On the road to Mandalay, in a mini van making good time across the vast Irrawaddy basin, I received an email. It was remarkable for two reasons. The first was that I’d successfully connected to the Internet. Access was erratic throughout our trip. Not that that stopped me from checking my phone from time to time—it’s a difficult habit to break. Partial reinforcement is especially reinforcing.
The second was the content. It was written by someone sitting in a glass tower surrounded by other, similar towers. The writer’s mastery of English was exemplary. Their command of the manoeuvres necessary to ensure responsibility for anything never lands on their desk equally impressive.
We were on our way to Mandalay, the last capital city of the Kings of Burma. One story has it that King Thibaw’s advisors, not wanting to take the responsibility for delivering bad news, withheld critical information about the size of the British army and the likelihood that if negotiations failed, which they did, the Kingdom would be overwhelmed.
This is the watch tower in the grounds of the Royal Palace in Mandalay. From here King Thibaw’s guards watched the British army approach the palace in November of 1885. Defeat was inevitable.
Thibaw and his household were exiled to India. Meanwhile, in British ruled Burma the social structures developed over centuries and which had sustained a rich and complex society, one largely unrecognised and misunderstood by the new rulers, collapsed.
There’s a parallel, albeit on a much smaller scale, between the plight of Thibaw and Burma and those affected by the email. That message marked the end of a specialist and proven effective service in a complex and little understood field of work, one deemed no longer core business for the entity concerned. And once that decision was made, the outcome was inevitable.
I was tempted to delete the email. Instead, I saved it against the day, yet to arrive (I expect it won’t) when I might have regrets or doubts about the decision I took last year, to live my life differently. And then, with the email open I handed my phone to John. You can say a lot in a crowded mini van with a glance, the raise of an eyebrow, a sigh.
We each returned to gazing out the window.

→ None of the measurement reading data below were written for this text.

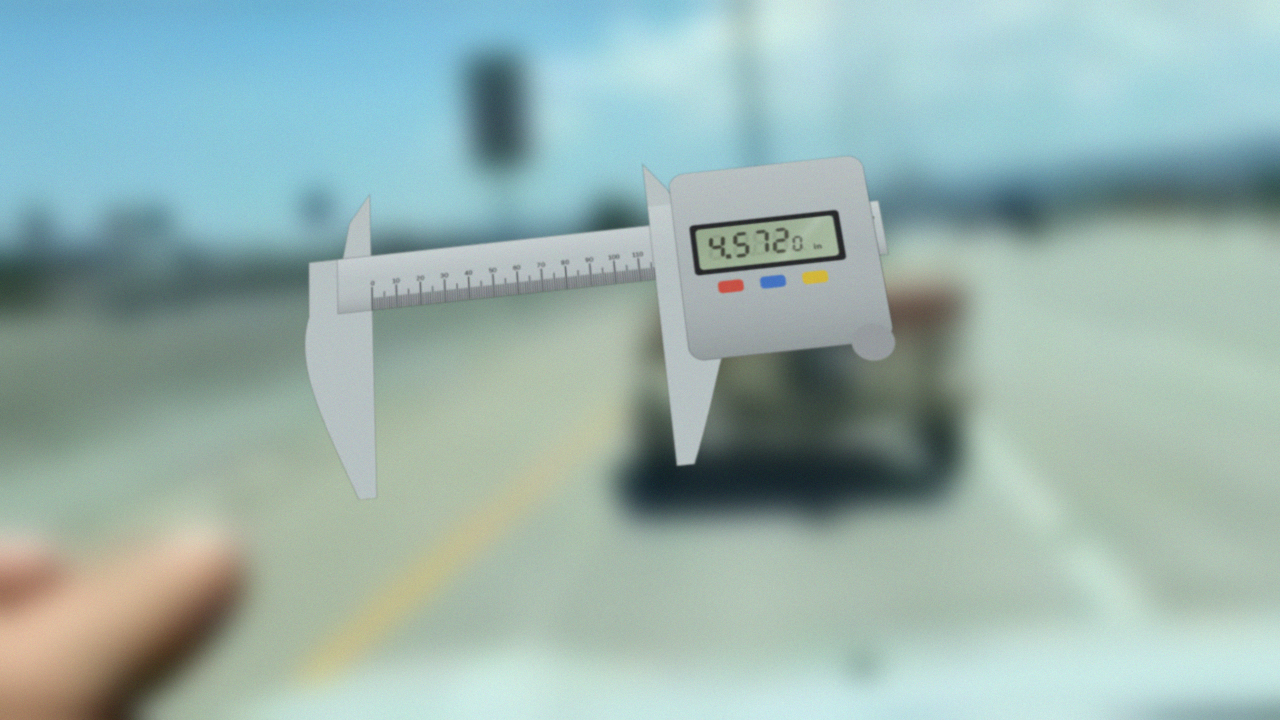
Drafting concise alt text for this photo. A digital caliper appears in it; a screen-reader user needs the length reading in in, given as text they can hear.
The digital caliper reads 4.5720 in
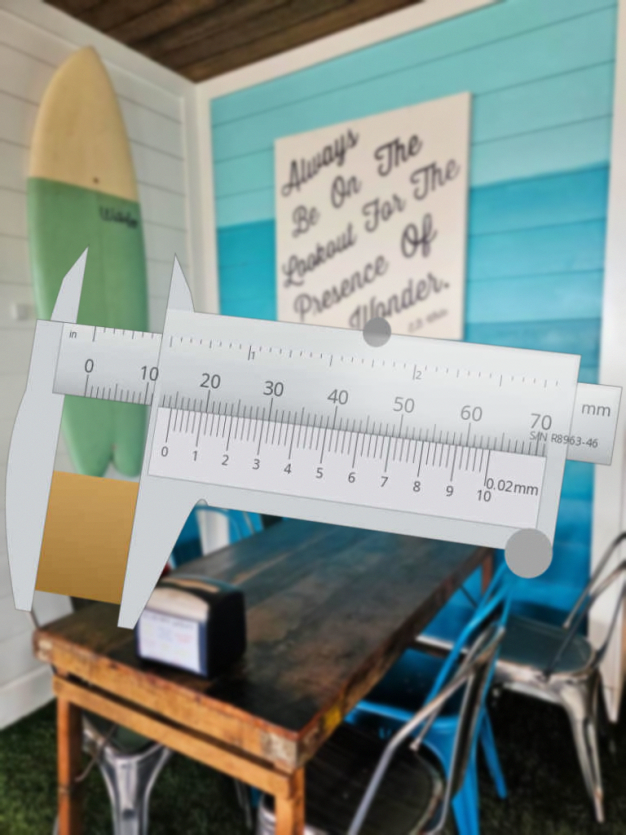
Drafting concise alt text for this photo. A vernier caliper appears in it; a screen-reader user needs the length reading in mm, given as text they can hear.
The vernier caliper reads 14.4 mm
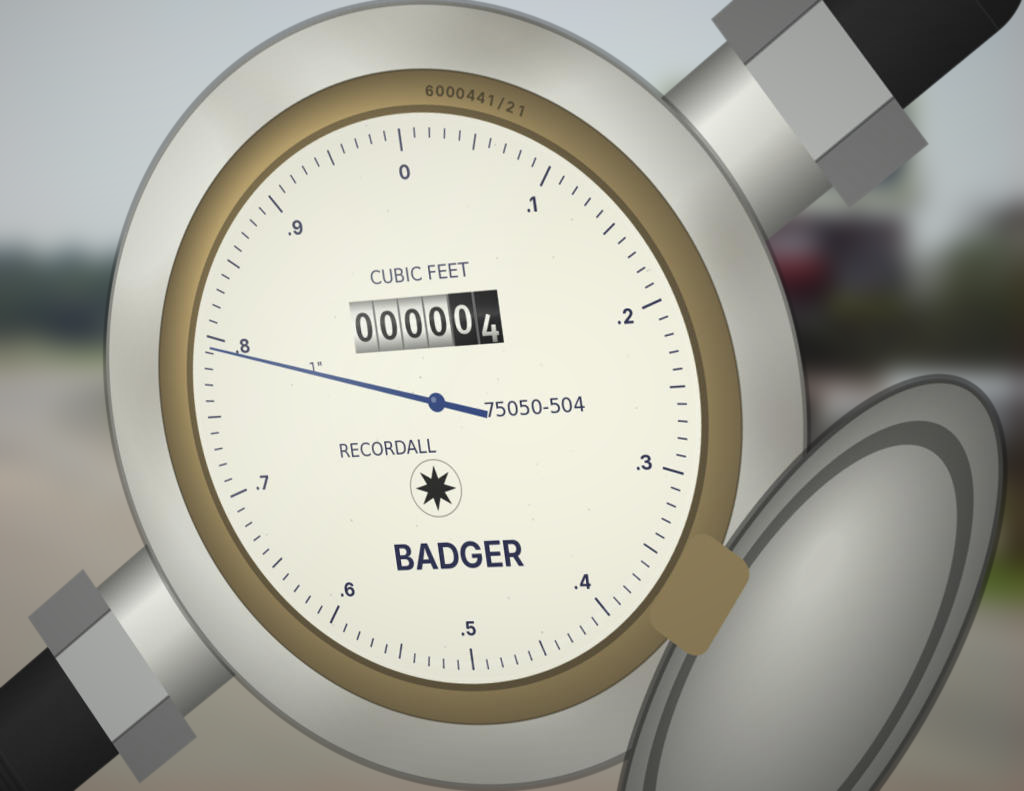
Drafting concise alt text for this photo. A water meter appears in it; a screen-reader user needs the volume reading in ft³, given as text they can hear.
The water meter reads 3.79 ft³
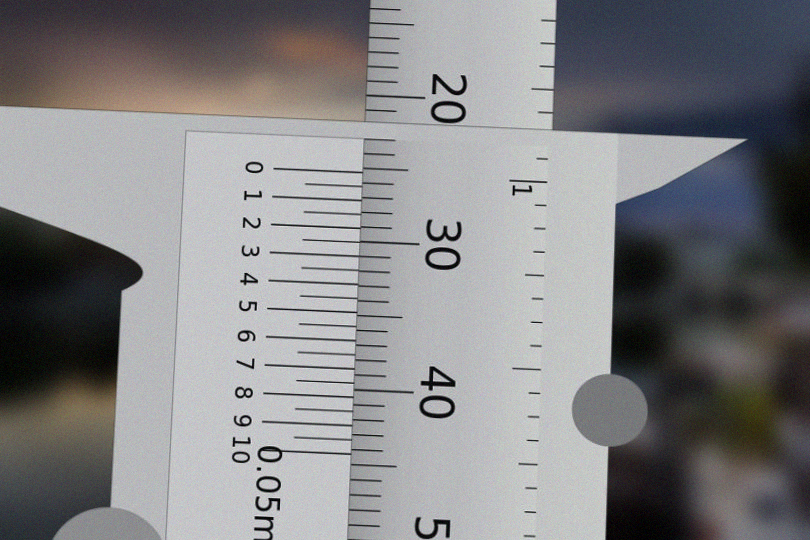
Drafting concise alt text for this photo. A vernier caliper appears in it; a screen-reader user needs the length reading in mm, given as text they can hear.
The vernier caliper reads 25.3 mm
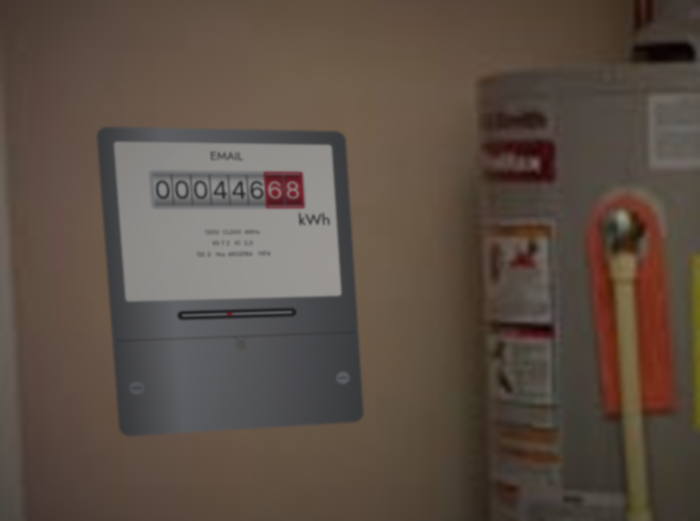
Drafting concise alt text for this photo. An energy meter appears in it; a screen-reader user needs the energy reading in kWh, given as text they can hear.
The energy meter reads 446.68 kWh
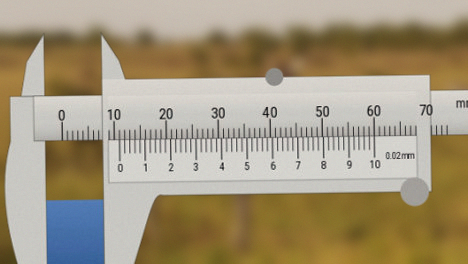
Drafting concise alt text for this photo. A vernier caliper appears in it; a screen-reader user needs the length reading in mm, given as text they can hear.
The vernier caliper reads 11.0 mm
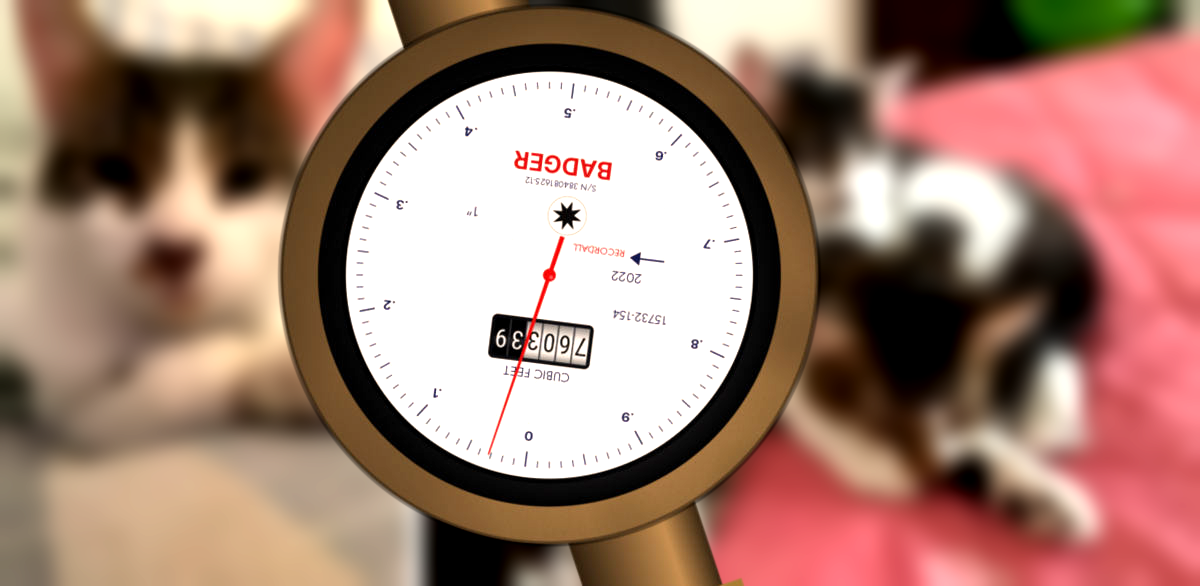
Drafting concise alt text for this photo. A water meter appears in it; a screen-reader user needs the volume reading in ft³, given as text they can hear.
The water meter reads 760339.03 ft³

It was a dry and dusty road.
It’s apt that the first piece of writing I came across about Mandalay, as it is for many English speakers, was the eponymous poem by Kipling. It’s a poem that evokes so much of the fascination by the British for all that is exotic; a poem written by a man who never went to Mandalay, whose contact with Burma was brief. He passed through Rangoon and Moulmein on his journey “home” after serving the empire in India.
John an I arrived in Mandalay late in the afternoon, to a place that was nothing like what I had imagined. Vanquished by the British in 1885, sacked by the Japanese in 1942, and bombed again by the Allies in 1944 there is little left of the old city.
It’s a town with the uniformity of architecture that comes from a complete and hurried rebuild. But I was excited to be there. I was looking forward to standing on the top of Mandalay hill, to gazing out at the future.